Many people say they are calculating "the parity" of a message. But in my experience, most of the time they are really generating a error-detection code bigger than a single parity bit -- a LRC, or a CRC, or a Hamming code, or etc.
If the current system is compiling in a reasonable amount of time, and it's giving the correct answers, I would leave it alone. Refactoring "how the pre-processor generates some constant" will produce bit-for-bit identically the same runtime executable. I'd rather have easy-to-read source even if it takes a full second longer to compile.
Many people use a language easier-to-read than the standard C preprocessor to generate C source code. See pycrc, the character set extractor, "using Python to generate C", etc.
If the current system is taking way too long to compile, rather than tweak the C preprocessor, I would be tempted to put that message, including the parity, in a separate ".h" file with hard-coded constants (rather than force the C pre-processor to calculate them every time), and "#include" that ".h" file in the ".c" file for the embedded system.

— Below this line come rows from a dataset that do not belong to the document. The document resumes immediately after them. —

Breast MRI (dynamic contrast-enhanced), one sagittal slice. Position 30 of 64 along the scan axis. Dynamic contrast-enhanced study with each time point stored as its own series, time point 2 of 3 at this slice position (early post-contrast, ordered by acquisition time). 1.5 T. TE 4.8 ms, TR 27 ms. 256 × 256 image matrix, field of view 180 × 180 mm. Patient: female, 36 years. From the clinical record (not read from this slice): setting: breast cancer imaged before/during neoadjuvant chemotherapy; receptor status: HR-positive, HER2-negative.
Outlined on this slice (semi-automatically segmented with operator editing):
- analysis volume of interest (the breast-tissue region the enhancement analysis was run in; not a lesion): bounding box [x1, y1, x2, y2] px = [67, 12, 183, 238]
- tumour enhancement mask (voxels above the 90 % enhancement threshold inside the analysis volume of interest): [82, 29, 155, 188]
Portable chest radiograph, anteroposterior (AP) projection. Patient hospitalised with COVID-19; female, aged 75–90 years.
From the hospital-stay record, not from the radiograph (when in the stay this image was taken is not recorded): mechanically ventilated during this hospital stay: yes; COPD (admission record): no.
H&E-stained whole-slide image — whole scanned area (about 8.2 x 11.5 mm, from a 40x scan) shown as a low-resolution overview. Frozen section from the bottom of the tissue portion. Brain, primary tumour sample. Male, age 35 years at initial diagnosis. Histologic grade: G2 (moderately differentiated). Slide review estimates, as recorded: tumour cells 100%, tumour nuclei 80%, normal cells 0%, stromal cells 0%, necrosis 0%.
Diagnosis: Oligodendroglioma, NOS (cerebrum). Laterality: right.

Then I would make a completely separate program (perhaps in C or Python) that does the parity calculations and prints out the contents of that ".h" file as pre-calculated C source code, something like
print("int message[] = { 0x%x, 0x%x, 0x%x };\n",
M[0], M[1], parity( M[0]^M[1] ) );
and tweak my MAKEFILE to run that Python (or whatever) program to regenerate that ".h" file if, and only if, it is necessary.